*To create a graph, you must have the "Financials" extension. Please contact us at support if you have any questions about the add-on.*

A graph is created in the same area as tables, variables, and KPIs, i.e., under "Financials" and "Components" in the left menu.

Click the tab "Graphs" and then the button "New graph".

When you click the "New graph" button, you enter this view.

You can first name the graph whatever you want it to be. The graph must have a name before you can save it.

**Resolution:** You change the time interval you want to see the graph. It goes down from day-to-day to annual time intervals.

**Type:** Here, you can choose the graph you want. You can choose between a bar chart, a pie chart, or a gauge.

**Bar type:** Choose from Standard, Waterfall, and Stacked.

After filling in the data source and seeing how the various changes visually change the graph, these changes are recommended.

Then under "**Add new datasource**", one fills it with a formula. A formula can be one or more balance sheet profit and loss accounts. If you'd like to read more about how formulas work, you can do so in the guide Introduction to formulas

All revenue accounts are entered in this case, resulting in the formula: -{3000-3999}. Then tap on "Add new".

When the formula is added, data should appear in the empty field on the left (see image below).

When you fill in a formula in the data field, R3 and R12 will also be produced. They calculate the average of the last 3 and 12 months, respectively. You can remove these by pressing where it says "Line" and selecting "None".

You can also change the bars to lines by clicking where it says "Bar" and changing to "Line".

After that, add more data sources/formulas to compare accounts or ranges. For example, revenue accounts are compared to all expense accounts.

If you want to change the formula or its name, press the pen to the right of the formula.

Now you have created your graph. This graph can be used in reports and dashboards.

#### Layout

**Unit:** This is usually set to automatic as the system detects which unit it is, but sometimes you may want to have your unit entered from a key figure.

**Decimal scale:** Here, you choose how many decimals you want to be able to see. The maximum you can choose is 3.

**Number scale:** Number scaling means how the numbers are scaled off, whether the whole sum should be displayed or whether they should be delimited to a Thousand. At most, it can be scaled to a billion.

**3D Depth and Angle:** Changing the 3D depth causes the bars to be in 3D, and the angle can be made to angle the graph down so that you see the bars more clearly. The angle only works if you use the 3D depth.

**Rotate:** Rotate the entire graph 90 degrees clockwise so the bars are horizontal.

Finally, regarding appearance, you can show the values at each bar.

#### X/Y Axis

On the **X-axis**, you can choose which time span you want to see the data in. You can choose between Auto, Relative, or Fiscal Year.

Auto means the system senses how much data you have loaded and tracks the data month by month.

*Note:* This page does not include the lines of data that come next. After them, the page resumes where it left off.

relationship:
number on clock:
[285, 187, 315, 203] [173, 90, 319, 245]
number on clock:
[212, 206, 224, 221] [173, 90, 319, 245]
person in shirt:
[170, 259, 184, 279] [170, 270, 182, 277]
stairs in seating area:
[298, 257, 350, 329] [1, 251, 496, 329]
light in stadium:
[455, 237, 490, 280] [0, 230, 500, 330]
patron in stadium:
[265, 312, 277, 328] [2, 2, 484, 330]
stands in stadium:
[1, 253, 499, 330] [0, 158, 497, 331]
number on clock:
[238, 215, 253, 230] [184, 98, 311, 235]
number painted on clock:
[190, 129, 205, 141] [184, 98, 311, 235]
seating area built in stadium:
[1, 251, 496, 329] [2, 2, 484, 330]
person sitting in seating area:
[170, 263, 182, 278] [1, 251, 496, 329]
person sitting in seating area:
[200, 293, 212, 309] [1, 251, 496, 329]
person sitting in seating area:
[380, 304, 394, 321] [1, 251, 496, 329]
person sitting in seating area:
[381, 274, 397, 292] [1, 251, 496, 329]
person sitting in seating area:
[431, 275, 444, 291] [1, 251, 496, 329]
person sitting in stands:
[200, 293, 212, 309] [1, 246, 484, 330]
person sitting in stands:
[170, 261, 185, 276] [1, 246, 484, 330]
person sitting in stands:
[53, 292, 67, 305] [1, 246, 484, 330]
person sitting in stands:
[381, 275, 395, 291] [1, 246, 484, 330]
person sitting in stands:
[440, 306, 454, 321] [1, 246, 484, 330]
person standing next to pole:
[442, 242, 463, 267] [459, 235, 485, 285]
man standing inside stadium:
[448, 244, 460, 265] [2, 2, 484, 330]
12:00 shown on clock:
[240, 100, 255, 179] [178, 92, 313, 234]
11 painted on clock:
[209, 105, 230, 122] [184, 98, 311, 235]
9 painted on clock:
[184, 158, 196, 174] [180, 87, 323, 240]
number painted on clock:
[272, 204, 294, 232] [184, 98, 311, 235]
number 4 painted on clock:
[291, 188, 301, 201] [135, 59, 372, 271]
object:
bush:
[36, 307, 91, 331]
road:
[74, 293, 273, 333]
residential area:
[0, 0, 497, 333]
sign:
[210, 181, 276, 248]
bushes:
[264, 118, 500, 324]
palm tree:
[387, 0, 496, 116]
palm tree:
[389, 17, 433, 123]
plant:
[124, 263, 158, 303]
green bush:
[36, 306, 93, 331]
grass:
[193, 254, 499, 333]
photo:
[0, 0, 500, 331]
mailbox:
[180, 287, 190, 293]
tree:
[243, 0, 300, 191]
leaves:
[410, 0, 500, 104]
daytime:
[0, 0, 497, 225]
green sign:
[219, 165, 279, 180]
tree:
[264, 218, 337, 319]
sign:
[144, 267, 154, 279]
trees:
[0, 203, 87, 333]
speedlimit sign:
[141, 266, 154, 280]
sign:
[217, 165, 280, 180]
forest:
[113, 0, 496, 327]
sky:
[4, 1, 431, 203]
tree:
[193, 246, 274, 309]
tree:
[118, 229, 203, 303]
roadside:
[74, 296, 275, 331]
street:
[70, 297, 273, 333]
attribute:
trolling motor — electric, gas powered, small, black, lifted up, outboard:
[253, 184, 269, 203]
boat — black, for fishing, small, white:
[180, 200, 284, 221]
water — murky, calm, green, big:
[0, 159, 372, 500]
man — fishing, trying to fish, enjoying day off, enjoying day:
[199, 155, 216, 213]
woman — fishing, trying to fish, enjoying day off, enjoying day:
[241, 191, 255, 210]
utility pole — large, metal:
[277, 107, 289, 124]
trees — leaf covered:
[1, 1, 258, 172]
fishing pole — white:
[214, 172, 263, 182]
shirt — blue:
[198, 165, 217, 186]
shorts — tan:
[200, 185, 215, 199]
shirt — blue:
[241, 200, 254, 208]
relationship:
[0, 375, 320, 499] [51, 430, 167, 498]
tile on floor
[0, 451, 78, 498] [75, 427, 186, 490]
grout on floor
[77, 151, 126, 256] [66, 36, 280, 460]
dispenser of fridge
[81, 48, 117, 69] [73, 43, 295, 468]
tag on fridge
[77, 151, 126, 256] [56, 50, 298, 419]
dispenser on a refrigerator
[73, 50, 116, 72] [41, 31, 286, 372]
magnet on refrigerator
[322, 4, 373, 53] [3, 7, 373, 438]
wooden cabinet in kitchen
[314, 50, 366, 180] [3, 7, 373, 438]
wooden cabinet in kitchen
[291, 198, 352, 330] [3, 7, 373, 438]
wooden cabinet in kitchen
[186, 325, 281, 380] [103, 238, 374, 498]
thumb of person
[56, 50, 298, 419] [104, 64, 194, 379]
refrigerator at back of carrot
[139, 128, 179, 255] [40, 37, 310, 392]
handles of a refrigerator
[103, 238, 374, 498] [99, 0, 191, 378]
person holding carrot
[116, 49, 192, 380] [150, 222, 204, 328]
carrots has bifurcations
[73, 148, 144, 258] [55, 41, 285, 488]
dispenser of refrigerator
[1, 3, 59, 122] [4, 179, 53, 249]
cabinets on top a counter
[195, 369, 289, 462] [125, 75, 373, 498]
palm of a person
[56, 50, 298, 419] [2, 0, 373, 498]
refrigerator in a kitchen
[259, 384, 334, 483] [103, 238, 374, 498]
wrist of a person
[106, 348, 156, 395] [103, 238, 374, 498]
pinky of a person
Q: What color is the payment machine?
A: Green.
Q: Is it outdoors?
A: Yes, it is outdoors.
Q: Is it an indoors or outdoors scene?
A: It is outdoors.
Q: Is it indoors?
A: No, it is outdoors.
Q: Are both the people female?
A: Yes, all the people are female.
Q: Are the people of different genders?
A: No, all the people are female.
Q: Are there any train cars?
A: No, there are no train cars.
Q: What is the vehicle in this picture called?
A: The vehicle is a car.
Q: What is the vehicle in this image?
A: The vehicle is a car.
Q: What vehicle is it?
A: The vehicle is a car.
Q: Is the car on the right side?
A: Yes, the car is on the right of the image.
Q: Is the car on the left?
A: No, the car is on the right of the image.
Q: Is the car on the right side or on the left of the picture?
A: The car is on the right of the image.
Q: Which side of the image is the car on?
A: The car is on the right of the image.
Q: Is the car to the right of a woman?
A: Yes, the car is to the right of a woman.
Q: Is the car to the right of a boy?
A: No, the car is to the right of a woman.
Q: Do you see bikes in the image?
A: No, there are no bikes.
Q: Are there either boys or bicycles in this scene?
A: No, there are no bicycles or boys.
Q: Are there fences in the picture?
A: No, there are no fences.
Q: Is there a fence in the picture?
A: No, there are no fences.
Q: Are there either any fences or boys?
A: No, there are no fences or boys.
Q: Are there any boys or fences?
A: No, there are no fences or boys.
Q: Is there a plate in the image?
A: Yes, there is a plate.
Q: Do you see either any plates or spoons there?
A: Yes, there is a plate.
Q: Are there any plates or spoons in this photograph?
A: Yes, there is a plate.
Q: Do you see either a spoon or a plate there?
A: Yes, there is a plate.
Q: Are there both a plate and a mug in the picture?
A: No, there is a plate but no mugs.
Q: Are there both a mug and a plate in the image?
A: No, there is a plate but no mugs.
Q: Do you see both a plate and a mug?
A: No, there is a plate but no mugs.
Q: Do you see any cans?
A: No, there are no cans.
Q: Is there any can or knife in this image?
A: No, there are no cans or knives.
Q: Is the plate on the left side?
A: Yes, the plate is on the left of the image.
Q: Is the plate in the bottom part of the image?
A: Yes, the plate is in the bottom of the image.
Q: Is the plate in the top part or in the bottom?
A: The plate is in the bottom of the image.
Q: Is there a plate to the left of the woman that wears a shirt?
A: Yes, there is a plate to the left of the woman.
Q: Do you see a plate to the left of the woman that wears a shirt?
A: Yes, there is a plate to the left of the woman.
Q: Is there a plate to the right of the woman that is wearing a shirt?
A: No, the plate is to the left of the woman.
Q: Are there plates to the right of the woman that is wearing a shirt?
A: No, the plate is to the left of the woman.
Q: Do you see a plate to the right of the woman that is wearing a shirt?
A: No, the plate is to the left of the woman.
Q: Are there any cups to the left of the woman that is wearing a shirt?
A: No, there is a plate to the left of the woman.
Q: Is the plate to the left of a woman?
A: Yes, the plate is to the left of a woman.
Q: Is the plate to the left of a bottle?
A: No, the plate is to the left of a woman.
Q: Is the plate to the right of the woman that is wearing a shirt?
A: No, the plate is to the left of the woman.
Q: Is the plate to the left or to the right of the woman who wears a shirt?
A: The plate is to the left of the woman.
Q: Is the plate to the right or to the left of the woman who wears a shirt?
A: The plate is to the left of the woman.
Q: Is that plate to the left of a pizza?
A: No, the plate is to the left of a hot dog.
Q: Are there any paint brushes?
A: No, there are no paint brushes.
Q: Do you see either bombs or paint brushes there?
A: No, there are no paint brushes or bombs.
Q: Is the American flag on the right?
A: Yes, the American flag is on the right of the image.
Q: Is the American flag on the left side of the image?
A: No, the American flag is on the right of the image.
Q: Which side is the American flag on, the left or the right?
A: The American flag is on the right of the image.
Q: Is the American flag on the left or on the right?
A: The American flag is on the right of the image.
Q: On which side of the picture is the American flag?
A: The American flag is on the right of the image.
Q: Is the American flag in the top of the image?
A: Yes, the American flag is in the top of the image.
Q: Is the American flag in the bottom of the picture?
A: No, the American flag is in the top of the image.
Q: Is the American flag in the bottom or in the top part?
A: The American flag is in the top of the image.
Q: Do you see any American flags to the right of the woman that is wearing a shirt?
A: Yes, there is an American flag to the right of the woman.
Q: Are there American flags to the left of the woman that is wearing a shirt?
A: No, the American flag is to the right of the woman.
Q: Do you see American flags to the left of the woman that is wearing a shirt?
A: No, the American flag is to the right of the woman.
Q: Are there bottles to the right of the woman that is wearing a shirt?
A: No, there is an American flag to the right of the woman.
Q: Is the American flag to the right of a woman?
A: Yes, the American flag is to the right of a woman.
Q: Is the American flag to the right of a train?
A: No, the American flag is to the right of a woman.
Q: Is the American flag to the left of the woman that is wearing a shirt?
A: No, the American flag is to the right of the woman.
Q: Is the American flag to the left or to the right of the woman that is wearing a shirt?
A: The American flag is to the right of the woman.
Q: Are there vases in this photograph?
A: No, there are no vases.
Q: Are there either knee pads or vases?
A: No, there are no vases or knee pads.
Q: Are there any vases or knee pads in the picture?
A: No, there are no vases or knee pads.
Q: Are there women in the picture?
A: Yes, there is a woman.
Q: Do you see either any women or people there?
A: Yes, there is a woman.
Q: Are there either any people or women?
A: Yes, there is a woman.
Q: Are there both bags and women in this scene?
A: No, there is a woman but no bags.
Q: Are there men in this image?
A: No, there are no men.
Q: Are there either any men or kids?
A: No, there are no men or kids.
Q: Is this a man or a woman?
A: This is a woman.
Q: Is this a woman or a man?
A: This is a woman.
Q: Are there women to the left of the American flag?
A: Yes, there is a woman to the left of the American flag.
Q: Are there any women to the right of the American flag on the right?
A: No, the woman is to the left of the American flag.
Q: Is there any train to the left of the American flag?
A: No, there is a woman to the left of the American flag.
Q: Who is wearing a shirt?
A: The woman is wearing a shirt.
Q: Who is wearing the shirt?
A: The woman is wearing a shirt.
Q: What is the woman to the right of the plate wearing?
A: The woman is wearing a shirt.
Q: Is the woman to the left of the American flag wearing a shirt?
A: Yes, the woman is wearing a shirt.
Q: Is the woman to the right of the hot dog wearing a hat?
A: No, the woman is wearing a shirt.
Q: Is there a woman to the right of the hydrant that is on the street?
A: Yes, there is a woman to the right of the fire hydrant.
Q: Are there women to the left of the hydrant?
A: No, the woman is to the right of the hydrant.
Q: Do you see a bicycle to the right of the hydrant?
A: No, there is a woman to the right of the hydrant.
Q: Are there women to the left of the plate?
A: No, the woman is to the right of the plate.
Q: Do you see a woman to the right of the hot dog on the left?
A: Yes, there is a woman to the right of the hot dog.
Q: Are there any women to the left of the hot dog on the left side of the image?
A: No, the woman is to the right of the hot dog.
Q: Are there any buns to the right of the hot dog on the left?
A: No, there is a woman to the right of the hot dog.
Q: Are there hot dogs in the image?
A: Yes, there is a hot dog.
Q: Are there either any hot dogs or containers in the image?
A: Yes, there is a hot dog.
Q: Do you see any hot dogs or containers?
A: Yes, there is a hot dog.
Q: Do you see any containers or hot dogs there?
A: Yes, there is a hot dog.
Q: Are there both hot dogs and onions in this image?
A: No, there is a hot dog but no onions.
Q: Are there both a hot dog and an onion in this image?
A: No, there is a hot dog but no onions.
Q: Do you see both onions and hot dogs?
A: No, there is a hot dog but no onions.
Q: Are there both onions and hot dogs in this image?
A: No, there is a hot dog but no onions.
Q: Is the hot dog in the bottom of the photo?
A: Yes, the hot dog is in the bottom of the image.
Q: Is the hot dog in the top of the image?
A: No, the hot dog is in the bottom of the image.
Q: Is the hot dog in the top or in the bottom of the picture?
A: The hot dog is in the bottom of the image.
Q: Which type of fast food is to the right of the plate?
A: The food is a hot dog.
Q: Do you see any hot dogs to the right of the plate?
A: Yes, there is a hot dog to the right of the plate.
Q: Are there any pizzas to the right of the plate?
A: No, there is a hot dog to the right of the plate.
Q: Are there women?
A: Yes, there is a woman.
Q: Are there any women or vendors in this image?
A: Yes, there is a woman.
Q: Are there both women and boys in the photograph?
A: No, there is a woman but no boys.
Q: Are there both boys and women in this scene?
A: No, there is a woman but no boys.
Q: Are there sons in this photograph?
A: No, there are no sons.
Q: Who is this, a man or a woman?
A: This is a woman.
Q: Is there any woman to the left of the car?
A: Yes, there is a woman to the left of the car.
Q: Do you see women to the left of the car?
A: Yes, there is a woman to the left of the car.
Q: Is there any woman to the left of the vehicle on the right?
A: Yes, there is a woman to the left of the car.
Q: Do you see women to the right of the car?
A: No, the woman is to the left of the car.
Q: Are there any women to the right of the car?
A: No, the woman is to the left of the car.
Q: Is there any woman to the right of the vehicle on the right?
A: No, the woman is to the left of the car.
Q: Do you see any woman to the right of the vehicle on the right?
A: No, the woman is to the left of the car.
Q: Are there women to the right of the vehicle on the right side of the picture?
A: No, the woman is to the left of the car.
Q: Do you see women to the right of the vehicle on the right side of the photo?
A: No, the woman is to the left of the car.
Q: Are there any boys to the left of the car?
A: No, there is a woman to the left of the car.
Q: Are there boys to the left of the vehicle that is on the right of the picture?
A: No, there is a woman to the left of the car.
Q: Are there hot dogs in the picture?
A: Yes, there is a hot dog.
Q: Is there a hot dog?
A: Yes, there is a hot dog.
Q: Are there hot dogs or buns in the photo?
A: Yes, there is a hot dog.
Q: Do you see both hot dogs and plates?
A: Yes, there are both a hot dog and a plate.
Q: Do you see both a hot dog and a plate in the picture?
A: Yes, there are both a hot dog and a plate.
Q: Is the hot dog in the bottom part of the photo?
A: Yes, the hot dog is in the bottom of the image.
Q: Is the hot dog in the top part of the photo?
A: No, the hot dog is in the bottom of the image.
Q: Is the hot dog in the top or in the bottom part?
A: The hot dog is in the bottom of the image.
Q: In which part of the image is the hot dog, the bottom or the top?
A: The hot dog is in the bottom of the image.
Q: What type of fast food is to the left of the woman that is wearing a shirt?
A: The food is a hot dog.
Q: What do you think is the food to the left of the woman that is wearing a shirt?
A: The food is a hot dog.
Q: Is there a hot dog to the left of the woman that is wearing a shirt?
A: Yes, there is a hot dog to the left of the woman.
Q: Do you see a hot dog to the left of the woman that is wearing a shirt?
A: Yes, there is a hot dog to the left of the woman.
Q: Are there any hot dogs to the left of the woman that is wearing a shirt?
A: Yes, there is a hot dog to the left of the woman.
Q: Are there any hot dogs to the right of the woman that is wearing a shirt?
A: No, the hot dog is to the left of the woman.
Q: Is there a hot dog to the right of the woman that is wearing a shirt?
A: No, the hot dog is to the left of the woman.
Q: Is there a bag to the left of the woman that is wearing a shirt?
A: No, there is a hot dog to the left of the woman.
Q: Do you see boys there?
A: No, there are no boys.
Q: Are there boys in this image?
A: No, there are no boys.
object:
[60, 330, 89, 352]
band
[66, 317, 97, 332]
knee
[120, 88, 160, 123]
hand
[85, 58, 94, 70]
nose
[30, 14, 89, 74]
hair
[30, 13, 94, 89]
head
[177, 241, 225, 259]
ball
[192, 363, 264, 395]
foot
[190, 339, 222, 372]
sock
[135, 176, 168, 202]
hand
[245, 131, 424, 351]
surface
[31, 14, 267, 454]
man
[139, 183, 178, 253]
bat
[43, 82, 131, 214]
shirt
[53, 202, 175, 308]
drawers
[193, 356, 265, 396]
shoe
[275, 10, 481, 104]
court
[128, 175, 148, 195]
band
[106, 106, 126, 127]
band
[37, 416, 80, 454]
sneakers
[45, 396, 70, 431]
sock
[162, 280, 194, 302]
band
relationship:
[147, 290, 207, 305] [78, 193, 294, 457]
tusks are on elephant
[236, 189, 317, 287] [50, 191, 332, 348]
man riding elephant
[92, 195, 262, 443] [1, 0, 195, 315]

The fiscal year allows you to view the entire year's data from 6 years back to the current year or view the current year by selecting "Current Year" in both the "From" and "To" fields.

You choose the number of months backwards and forwards relative to each other. You can go back a maximum of 60 months and a minimum of 1 month. Forward, you can go a maximum of 48 months.

Being able to look ahead in time is a good approach if you want to compare the outcome to the budget or see how the forecast is developing.

In the **Y-axis**, select which values you want to be able to see. This can be helpful when you have very high values, so you can choose to see a specific span or if you want to compress the graph. Change from Auto in the y-axis to Custom, and then you can choose which should be the minimum value and maximum.